| name | container |
| description | Host-side setup, configuration, customization, builds, migration, and troubleshooting for the Aerovato Container CLI. Use when working with Aerovato Container, settings.json, Dockerfile.User, build stages, V2-to-V3 migration, mounts, harnesses, tools, permissions, Docker, or Podman. Do not use it to expose host Container configuration inside managed containers. |
| license | BSD-3-Clause |
| compatibility | Configuration tasks require host-side access to ~/.code-container. Setup supports Windows, macOS, Linux, and WSL with Docker or Podman. |
| metadata | {"author":"aerovato","repository":"https://github.com/aerovato/container"} |
Aerovato Container
Use this skill to help users operate the Aerovato container CLI. Confirm that the user means the Aerovato Container sandboxing CLI command when the word "container" is ambiguous.
Capability Boundary
Treat setup and customization as host-side work.
- Host-side agents can inspect and modify
~/.code-container/settings.json, ~/.code-container/Dockerfile.User, and ~/.code-container/configs/ with user approval.
- Agents inside a managed Container normally cannot access the host-side settings or user Dockerfile.
- The optional
agents-directory tool pack mounts Container's persisted copy of ~/.agents; it does not expose host-side Container settings.
- If you suspect you're inside a Container, ask the user to run outside the container.
- Never mount the complete host
~/.code-container/ directory into a managed container.
- If
~/.code-container/ is missing, determine whether this is a fresh host installation or a managed Container session. Ask the user when uncertain.
- If host files are inaccessible, explain the boundary and provide host-side steps instead of creating shadow configuration inside the managed container.
Operating Rules
- Inspect the current platform, installed version, settings, user Dockerfile, and relevant persisted configs before proposing changes.
- Obtain approval before installing software, changing files, starting a build, accessing the network, or cloning source code unless the user's request already explicitly authorizes that action.
- Make the smallest requested change. Preserve unknown JSON keys and existing Dockerfile instructions.
- Validate JSON after editing settings. Never write comments into
settings.json.
- Select the narrowest correct build target and explain whether existing project containers must be recreated.
- Report the files changed and commands run.
Do not edit these internal values:
migrationVersion
onboardingVersion
tosVersion
- Anything under
~/.code-container/temp/
Do not run container, container run, or container attach from a non-interactive agent command because they open an interactive shell. Ask the user to run interactive onboarding and settings flows. Non-interactive commands such as container --version, container --help, container list, and approved builds may be run when appropriate.

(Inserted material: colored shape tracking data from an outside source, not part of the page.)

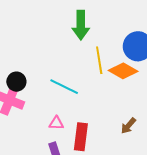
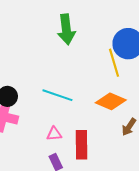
yellow line: (99, 60) -> (114, 63), moved
orange diamond: (123, 71) -> (111, 101), moved

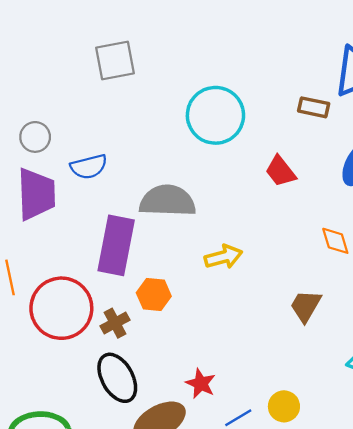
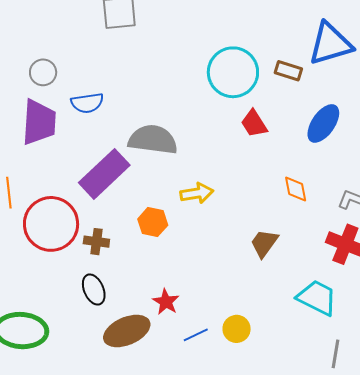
cyan circle: (215, 115) -> (233, 72), moved
purple rectangle: (116, 245) -> (104, 174), turned 30
orange hexagon: (154, 295) -> (153, 222), moved
brown cross: (115, 323) -> (96, 242), turned 30
black ellipse: (117, 378) -> (94, 290), size x0.7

Treat stop, remove, and container recreation as destructive actions requiring explicit approval.
Setup
Requirements are Windows, macOS, Linux, or WSL plus Docker or Podman.
Install on macOS or Linux:
curl -fsSL https://container.aerovato.com/install.sh | sh
Install on Windows PowerShell:
irm https://container.aerovato.com/install.ps1 | iex
Alternatively, install through npm when Node.js is available:
npm install -g @aerovato/container
After installation:
- Check
container --version.
- Check
~/.code-container/archive/ for V2 files and follow the migration guide when needed.
- Ask the user to run
container init and complete Express or Custom onboarding.
- If onboarding does not complete the initial image build, run or ask the user to run
container build full.
Read the Windows reference for native Windows and WSL caveats.
Route The Task
- For settings, packages, tools, harnesses, flags, mounts, build targets, or persisted config behavior, read configuration.
- For archived V2 files, read migration.
- For hands-off harness permission requests, read permissions and explain the security implications.
- For failures, unexpected behavior, skill availability, or source inspection, read troubleshooting.
Customization Rules
Use ~/.code-container/Dockerfile.User for ordinary packages and user-layer setup. Preserve this required base as the first Dockerfile instruction:
FROM localhost/aerovato/container-v3-harness:latest
Configure dockerfileCore only for base-image changes or commands that must run before tool and harness installation. Use dedicated settings keys for harnesses, tools, runtime selection, SSH, and runtime flags.
Build after direct changes:
Dockerfile.User: container build user
enabledHarnesses: container build harness
enabledTools: container build tools
dockerfileCore: container build full
- Runtime, flags, mounts, or persisted config content: no image build unless another image setting also changed
Changes to creation-time flags or the set of mounted configs affect only newly created project containers. Ask before removing and recreating an existing container.
Last-Resort Source Inspection
When documentation, configuration inspection, and runtime diagnostics cannot explain behavior, source inspection is allowed as a last resort. Ask before cloning or using network access. Prefer the source tag matching the installed container version instead of assuming main has identical behavior.
If source inspection reveals a reproducible bug or a clear, logical, non-breaking improvement, explain the evidence and ask whether the user wants help contributing it to aerovato/container. Do not create an issue, fork, branch, commit, or pull request without explicit approval. Follow the troubleshooting source-inspection procedure.